Fenômeno
“Lewandowski”, cultura da transgressão e pedófilos
Vivemos um tempo de experiência coletiva da cultura
da transgressão. Nem nos damos conta do infeliz exercício cotidiano de negociar
a lei a cada esquina, mergulhados na cultura da transgressão, o que tem
nos levado à sensação de vivermos numa sociedade cenográfica, onde
instituições, comportamentos e relações psicossociais são de faz-de-conta, de
papelão pintado com as tintas do narcisismo. A lei não é internalizada, só é
convocada quando de um interesse pessoal, e nem se aplica a todos. Assim, o
pouco conceito de lei resta pessoal, não sabemos o que é coletivo ou público. Negligenciar,
desanimar, se omitir, relativizar ilícitos, da regra de trânsito ao crime
hediondo contra a criança, distorcer e interpretar negando o óbvio contando com
a onipotência de se acreditar capaz de convencer a todos, culpar a vítima,
negociar e customizar o limite e a lei, etc., etc., etc., é o que acontece em
todas as situações das nossas relações sociais. Este estado de desnecessidade
de compromisso e responsabilidade com o outro favorece, generosamente, aqueles
que, patologicamente, precisam do prazer da sensação de poder. É nítido este
comportamento na maioria dos políticos, dos empresários, dos governantes. É o
que fazem também os pedófilos, os “ao vivo” e os virtuais. Acreditam estes que
ninguém irá descobrir o que praticam e, quando denunciados, negam o óbvio,
acusam quem lhes denuncia, porque conhecem bem seu potencial de impunidade.
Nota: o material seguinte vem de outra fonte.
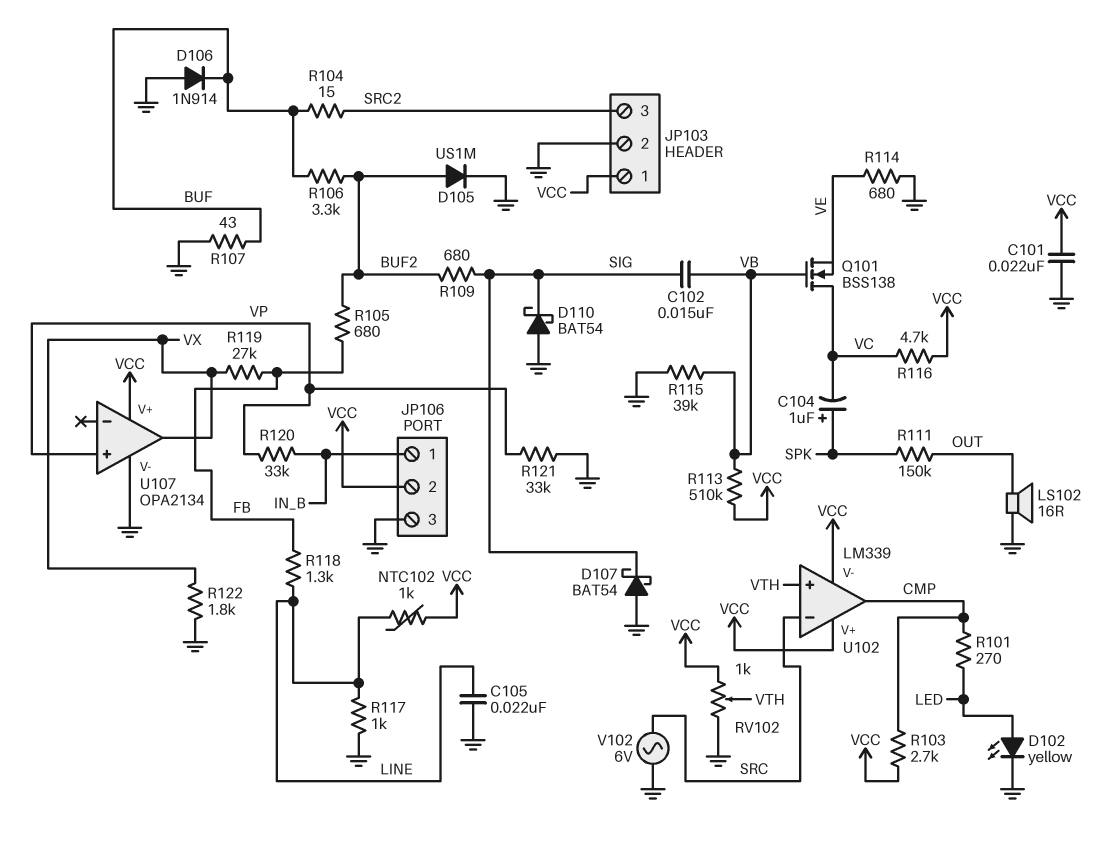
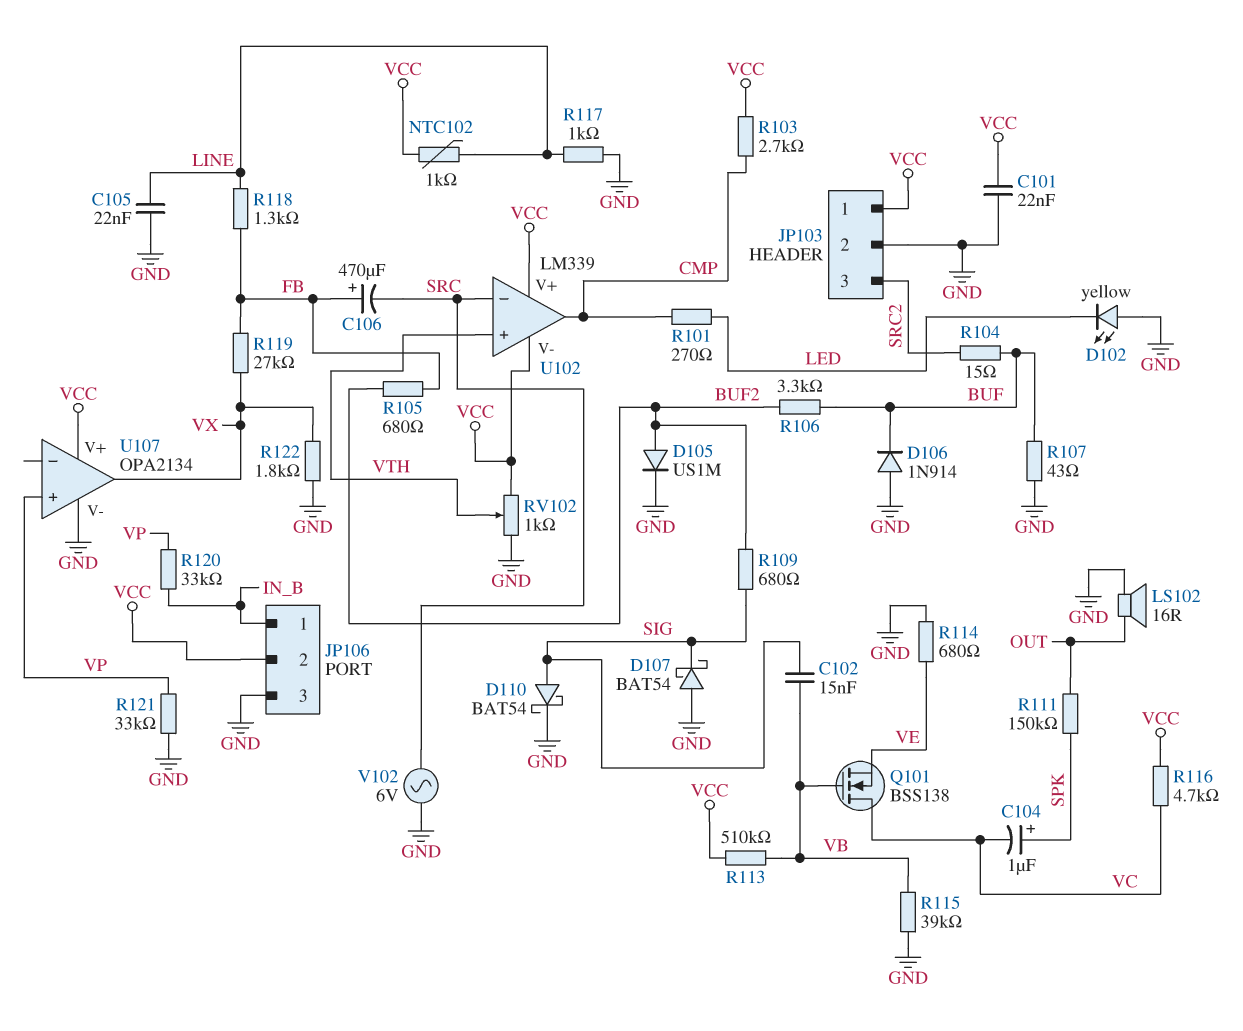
C106: none -> 470uF (plus FB, minus SRC)
D102: LED yellow (A LED, K GND) -> LED yellow (A GND, K LED)
D110: schottky BAT54 (A GND, K SIG) -> schottky BAT54 (A SIG, K GND)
Afinal é apenas uma criança falando, ou, no similar deste momento, os
brasileiros, portanto, não merecem crédito. São os crimes quase perfeitos
porque, silenciosos e perversamente frios. Abusadores e corruptores não deixam
rastros, muito menos provas, é claro. Juízes são feitos para fazer Justiça. E
supomos que, quanto mais Supremo, mais capacitado ele está para avaliar,
relacionar e julgar indícios, juntando peças destes sofisticados
quebra-cabeças, intencional e ardilosamente, embaralhadas para o acobertamento
destes criminosos. Provas concretas são equivalências de operações mentais
primitivas, implicam em ingenuidade, estão no nível de pensamento concreto no
desenvolvimento cognitivo da criança. Já enjoados de pizza, fomos convidados
para a primeira festa da cidadania de uma Instituição de Verdade. Mas,
assistir às distorções das constatações nos autos, sendo
travestidas em acusação de desnecessidade de indicação de
"ato de ofício", é traumático. Muito se
parece com a minha vivência de batalha e frustração dos caminhos da proteção de
crianças e adolescentes. Quando escuto o argumento “mas não houve penetração”,
então não é tão grave uma menina, ou um menino serem abusados todas as noites
pelo pai. Esquecem as pessoas, e nem querem ouvir, que, como na corrupção é a
presença de barganha, no abuso é a proposta tirada do corpo de uma criança com
02, 12 anos de idade, deste corpo sem sensualidade dar prazer a um adulto, é
este estupro psíquico, até à distância. Tocando com carícias ou através da tela
de um computador, os danos psicológicos são irreversíveis em sua maior parte.
Por toda a implicação das
representações, o fenômeno “Lewandowski” nos assustou. Fomos jogados de volta à
impotência, tornamo-nos vulneráveis, sentimo-nos como uma criança quando é
abusada por um adulto. Os crimes de poder, o pequeno ou grande poder, tem a
mesma essência: o prazer do criminoso advém da sensação de onipotência pela
transgressão realizada e impune. De bônus, ele parte para o mecanismo de defesa
primitivo da projeção: a inversão para transformar a vítima em algoz, e,
conseqüentemente, o “pobre agressor” se tornar vítima. Hoje, estes criminosos
estendem seus tentáculos atacando os técnicos que confirmam seu comportamento agressor
sexual, movendo processos contra os profissionais que se pronunciam. Desde a
década de 60, estudos demonstram que este movimento denominado BACKLASH
acontece e diversos países, e há alguns anos já chegou entre nós. Engessados
pelos processos, ameaçados da perda de seu registro profissional, os técnicos
são silenciados, e servem de “exemplo” que outros técnicos se amedrontem e nada
afirmem em laudos vazios de tudo o que ocorre de fato entre aquele abusador e a
criança.
É, portanto terrorífico vermos um
operador de Justiça argumentar a favor de um crime de poder público,
sacramentando pela absolvição a impunidade, ou pelo menos contribuindo para
baixar a média das condenações. Não conseguimos dimensionar a extensão dos
estragos a médio e longo prazo, ou o número de crianças atingidas. A indignação
é muito pouco diante da força das nefastas conseqüências deste fenômeno. O uso
destes argumentos será transformado em Jurisprudência, que será bem aproveitada
pelos pedófilos, a desnecessidade de contestar indícios beneficiados pela
necessidade de provas. A queda da cultura da transgressão é um longo e penoso
processo de cidadania a ser batalhado por todos nós, todos os dias.